Che - A Guerrilha é um filme sobre a morte de um ícone, e Che não só entrará clandestinamente disfarçado na Bolívia como usará outros tantos nomes que não o seu, como forma de levar à frente um projeto que apresenta várias fissuras. É, sobretudo, um filme de crise, em que a ideologia se perde e a revolução, em si, é impossível de ser levada adiante. O estilo acompanha essa falência, assumindo um viés mais observacional na extensão dos (não)acontecimentos. O clima é de thriller conspiratório, ou seja, de uma tensão assombrosa, reforçada por uma trilha sonora que inspira tensão. A troca da exuberância do scope pelo 1:85 é mesmo uma mitigação da exuberância visual, da imagem espetacular, e com a tal fotografia fica claro que o andamento do longa será até a dissolvição do corpo da imagem.

Sem os ecos obtidos na primeira parte, Che estará sozinho e a câmera não terá o que mostrar a não ser ele próprio. Ela, trêmula, já sente quando Che toma um tiro na perna, antes de ser preso. No cativeiro, alvejado com o primeiro dos tiros mortais, a imagem perderá o foco (o foco, que na regra cinematográfica é o mandamento da imagem “correta”) e o som terá seus momentos surdos. Até a morte, teremos essas imagens agônicas, até que o derradeiro fade surge, ilustrando a morte. Soderbergh, no tal ímpeto de ser um tanto documental na sua leitura dos diários de campanha escritos por Guevara, prossegue um pouco mostrando o corpo do falecido num helicóptero, e com o rosto coberto, anônimo. O rosto, o charuto, a boina, os cabelos e barba crescendo junto à marca “Che”, os slogans atirados pela boca e rebatendo nos alvos vitoriosamente, tudo isso cede para um rosto sem nome, mudo e esquálido. Che - A Guerrilha é de uma sobriedade crepuscular, neste que é talvez dos mais belos trabalhos visuais de Soderbergh.

* * *

Do primeiro plano de Che ao último de Che - A Guerrilha temos a despersonalização da figura de Che. Da típica bota militar que salta para o rosto vigoroso de Guevara, fumando um belo charuto e em potência total, chegamos, ao final numa imagem de Che, em 1956, com Fidel, indo de navio a Cuba para iniciar o levante. Quase imberbe, sem os índices da barba, da boina, da vestimenta militar que o consagraram no imaginário coletivo. Temos, de ponta a outra deste longo filme duplo de 4h20, um processo de apagamento. Apagamento de um rosto, de uma causa, de uma ação, de um discurso, de um sujeito, de um povo. Da ação coletiva e vigorosa, migra-se para uma introspecção forçada que culmina numa espécie de suicídio, numa autofagia. Mata-se a ação e a imagem.

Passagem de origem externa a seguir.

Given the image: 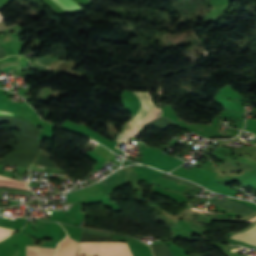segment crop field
<instances>
[{
  "mask_svg": "<svg viewBox=\"0 0 256 256\" xmlns=\"http://www.w3.org/2000/svg\"><path fill=\"white\" fill-rule=\"evenodd\" d=\"M78 254L97 256H132L126 243L83 242Z\"/></svg>",
  "mask_w": 256,
  "mask_h": 256,
  "instance_id": "8a807250",
  "label": "crop field"
},
{
  "mask_svg": "<svg viewBox=\"0 0 256 256\" xmlns=\"http://www.w3.org/2000/svg\"><path fill=\"white\" fill-rule=\"evenodd\" d=\"M139 99L141 100V107L138 113L135 114L130 121L134 124L138 119H140L149 109H151L155 104L153 103L149 93H141V92H134ZM161 111L156 107V105L149 110L140 120H138L134 125L138 128L142 127L146 122L156 118Z\"/></svg>",
  "mask_w": 256,
  "mask_h": 256,
  "instance_id": "ac0d7876",
  "label": "crop field"
},
{
  "mask_svg": "<svg viewBox=\"0 0 256 256\" xmlns=\"http://www.w3.org/2000/svg\"><path fill=\"white\" fill-rule=\"evenodd\" d=\"M3 121H7L11 123V128H16L20 130V134L37 138L41 133V129L33 126L30 122L25 119L17 118V117H9V116H0V123Z\"/></svg>",
  "mask_w": 256,
  "mask_h": 256,
  "instance_id": "34b2d1b8",
  "label": "crop field"
},
{
  "mask_svg": "<svg viewBox=\"0 0 256 256\" xmlns=\"http://www.w3.org/2000/svg\"><path fill=\"white\" fill-rule=\"evenodd\" d=\"M36 154L29 153H8L0 159V164H13L28 168L36 159Z\"/></svg>",
  "mask_w": 256,
  "mask_h": 256,
  "instance_id": "412701ff",
  "label": "crop field"
},
{
  "mask_svg": "<svg viewBox=\"0 0 256 256\" xmlns=\"http://www.w3.org/2000/svg\"><path fill=\"white\" fill-rule=\"evenodd\" d=\"M125 175L126 171L119 170L100 181L101 183H104L103 192L105 197L108 196L114 189L125 184Z\"/></svg>",
  "mask_w": 256,
  "mask_h": 256,
  "instance_id": "f4fd0767",
  "label": "crop field"
},
{
  "mask_svg": "<svg viewBox=\"0 0 256 256\" xmlns=\"http://www.w3.org/2000/svg\"><path fill=\"white\" fill-rule=\"evenodd\" d=\"M219 201H222V200L213 199L212 203H214L222 208H225L227 210H230L232 212H235L237 214H240L242 216H247L255 211L254 209L246 207V206H244L232 199H229V198H227L225 201H222L223 204L218 203Z\"/></svg>",
  "mask_w": 256,
  "mask_h": 256,
  "instance_id": "dd49c442",
  "label": "crop field"
},
{
  "mask_svg": "<svg viewBox=\"0 0 256 256\" xmlns=\"http://www.w3.org/2000/svg\"><path fill=\"white\" fill-rule=\"evenodd\" d=\"M14 136L17 139L18 144H7L11 148H21V149H35L39 150L41 146L40 140L30 139L28 137H22L14 133Z\"/></svg>",
  "mask_w": 256,
  "mask_h": 256,
  "instance_id": "e52e79f7",
  "label": "crop field"
},
{
  "mask_svg": "<svg viewBox=\"0 0 256 256\" xmlns=\"http://www.w3.org/2000/svg\"><path fill=\"white\" fill-rule=\"evenodd\" d=\"M78 248L79 245L67 236L62 242H60L58 246L59 253L57 256H75Z\"/></svg>",
  "mask_w": 256,
  "mask_h": 256,
  "instance_id": "d8731c3e",
  "label": "crop field"
},
{
  "mask_svg": "<svg viewBox=\"0 0 256 256\" xmlns=\"http://www.w3.org/2000/svg\"><path fill=\"white\" fill-rule=\"evenodd\" d=\"M56 249L26 246V256H55Z\"/></svg>",
  "mask_w": 256,
  "mask_h": 256,
  "instance_id": "5a996713",
  "label": "crop field"
},
{
  "mask_svg": "<svg viewBox=\"0 0 256 256\" xmlns=\"http://www.w3.org/2000/svg\"><path fill=\"white\" fill-rule=\"evenodd\" d=\"M231 237L256 245V225L245 232L234 234Z\"/></svg>",
  "mask_w": 256,
  "mask_h": 256,
  "instance_id": "3316defc",
  "label": "crop field"
},
{
  "mask_svg": "<svg viewBox=\"0 0 256 256\" xmlns=\"http://www.w3.org/2000/svg\"><path fill=\"white\" fill-rule=\"evenodd\" d=\"M0 187L23 188L28 190V188L22 182L18 180L6 178V177H1V176H0Z\"/></svg>",
  "mask_w": 256,
  "mask_h": 256,
  "instance_id": "28ad6ade",
  "label": "crop field"
},
{
  "mask_svg": "<svg viewBox=\"0 0 256 256\" xmlns=\"http://www.w3.org/2000/svg\"><path fill=\"white\" fill-rule=\"evenodd\" d=\"M53 1H55L59 6H61L65 11L81 8L72 0H53Z\"/></svg>",
  "mask_w": 256,
  "mask_h": 256,
  "instance_id": "d1516ede",
  "label": "crop field"
},
{
  "mask_svg": "<svg viewBox=\"0 0 256 256\" xmlns=\"http://www.w3.org/2000/svg\"><path fill=\"white\" fill-rule=\"evenodd\" d=\"M137 130V128L132 125L128 124L124 130L122 131L121 135L119 136L120 139L128 140V138Z\"/></svg>",
  "mask_w": 256,
  "mask_h": 256,
  "instance_id": "22f410ed",
  "label": "crop field"
},
{
  "mask_svg": "<svg viewBox=\"0 0 256 256\" xmlns=\"http://www.w3.org/2000/svg\"><path fill=\"white\" fill-rule=\"evenodd\" d=\"M34 163L43 165V166H47V167H54V168L58 167V166L56 167V165L52 161H50L47 157L41 156V155L38 156L37 161Z\"/></svg>",
  "mask_w": 256,
  "mask_h": 256,
  "instance_id": "cbeb9de0",
  "label": "crop field"
},
{
  "mask_svg": "<svg viewBox=\"0 0 256 256\" xmlns=\"http://www.w3.org/2000/svg\"><path fill=\"white\" fill-rule=\"evenodd\" d=\"M160 177H164V178H167V179H170V180H174V181L180 182V183H182V184H185V185H188V186H191V187L196 186V185H194V184H192V183L186 182V181H184V180L178 179V178L173 177V176H170V175H168V174H164V175H162V176H160Z\"/></svg>",
  "mask_w": 256,
  "mask_h": 256,
  "instance_id": "5142ce71",
  "label": "crop field"
},
{
  "mask_svg": "<svg viewBox=\"0 0 256 256\" xmlns=\"http://www.w3.org/2000/svg\"><path fill=\"white\" fill-rule=\"evenodd\" d=\"M15 230L0 227V240L10 236Z\"/></svg>",
  "mask_w": 256,
  "mask_h": 256,
  "instance_id": "d9b57169",
  "label": "crop field"
},
{
  "mask_svg": "<svg viewBox=\"0 0 256 256\" xmlns=\"http://www.w3.org/2000/svg\"><path fill=\"white\" fill-rule=\"evenodd\" d=\"M0 115H10V116H13V114H12V113L2 112V111H0Z\"/></svg>",
  "mask_w": 256,
  "mask_h": 256,
  "instance_id": "733c2abd",
  "label": "crop field"
},
{
  "mask_svg": "<svg viewBox=\"0 0 256 256\" xmlns=\"http://www.w3.org/2000/svg\"><path fill=\"white\" fill-rule=\"evenodd\" d=\"M255 220H256V216H255L254 218L248 220V221L253 222V221H255Z\"/></svg>",
  "mask_w": 256,
  "mask_h": 256,
  "instance_id": "4a817a6b",
  "label": "crop field"
},
{
  "mask_svg": "<svg viewBox=\"0 0 256 256\" xmlns=\"http://www.w3.org/2000/svg\"><path fill=\"white\" fill-rule=\"evenodd\" d=\"M4 20V18L0 15V21Z\"/></svg>",
  "mask_w": 256,
  "mask_h": 256,
  "instance_id": "bc2a9ffb",
  "label": "crop field"
},
{
  "mask_svg": "<svg viewBox=\"0 0 256 256\" xmlns=\"http://www.w3.org/2000/svg\"><path fill=\"white\" fill-rule=\"evenodd\" d=\"M174 126H177V125H175V124H173ZM179 127V126H178ZM181 128V127H180ZM183 129V128H182Z\"/></svg>",
  "mask_w": 256,
  "mask_h": 256,
  "instance_id": "214f88e0",
  "label": "crop field"
},
{
  "mask_svg": "<svg viewBox=\"0 0 256 256\" xmlns=\"http://www.w3.org/2000/svg\"><path fill=\"white\" fill-rule=\"evenodd\" d=\"M0 64H1V62H0Z\"/></svg>",
  "mask_w": 256,
  "mask_h": 256,
  "instance_id": "92a150f3",
  "label": "crop field"
}]
</instances>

Mata-se o cinema, portanto? Possivelmente não, pois temos um dragão comendo a própria cauda e, na junção de ambos os filmes, que inclusive planejavam ser algo mais distantes, estóicos e quase observacionais sobre a vida política de Ernesto Che Guevara, acaba se instaurando um drama. Parece que Soderbergh, cineasta controlador que planeja todos os planos de seus filmes, deixa escapar um outro cinema nascido dessa dialética de dois longas. Um grande filme – e filme grande – que reencontra a imagem no longo e triste processo de apagamento das coisas, incontornável e implacável nos nossos dias, até mesmo para uma figura cinematográfica como a de Ernesto Che Guevara, que colocaria mesmo qualquer cineasta em apuros.